Jean-Martin Charcot cherche un traitement pour son patient russe Poliakov, également soigné par Botkine
Jean-Martin Charcot (Paris, 1825/1893)Jean-Martin Charcot sollicite l'aide d'un de ses confrères [possiblement le médecin Adolphe Thierry, découvreur de la source minérale de Contrexéville] pour soigner un patient de l'aristocratie russe, souffrant d'une dilatation de l'aorte et d'importants calculs rénaux.
"Mon cher confrère,
Mr de Poliakof de Pétersbourg est un de mes anciens clients. Il présente une dilatation de l’aorte depuis longtemps constatée par Botkin et qui de temps en temps produit des accès dysphasiques quelques fois avec hémoptysie – dans ces tous derniers temps léger gonflement du foie et de la rate, par moment gonflement des membres inférieurs, et un peu d’albumine dans les urines. Mais l’affaire qui me préoccupe en ce moment et qui motive le voyage à Contrexéville, c’est l’émission habituelle de sable, et l’émission deux fois rejetée de graviers assez volumineux qui n’est pas passé bien entendu sans produire de vives douleurs.

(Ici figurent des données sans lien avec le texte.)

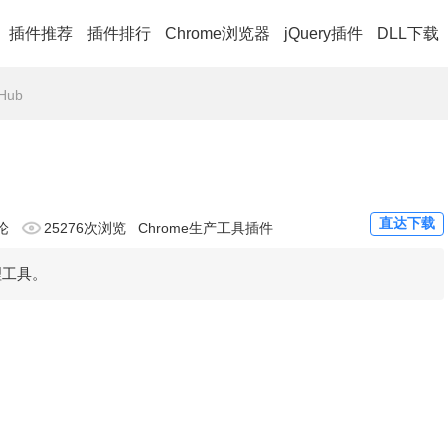
插件推荐
插件排行
Chrome浏览器
jQuery插件
DLL下载
tHub
直达下载
论
25276次浏览
Chrome生产工具插件
管理工具。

Je vous recommande très particulièrement M. de Poliakoff auquel je m’intéresse tout spécialement et je vous prie d’agréer l’assurance de mes sentiments dévoués. Charcot. 1887 29 juin.
Dans le cas d’hémorragie Botkin et moi nous mettons en avant la Digitale et l’extrait Thébaïque [à base d’opium], comme vous le verrez par nos prescriptions.
[Serguei Petrovitch Botkine (1832-1889), était un célèbre médecin russe, assistant de Pavlov. Le patient en question est probablement Samuel Polyakov (1837-1888), homme d’affaires russe, magnat du chemin de fer de l’Empire russe ; sa famille hébergea Charcot lors de son voyage en Russie quelques années plus tard].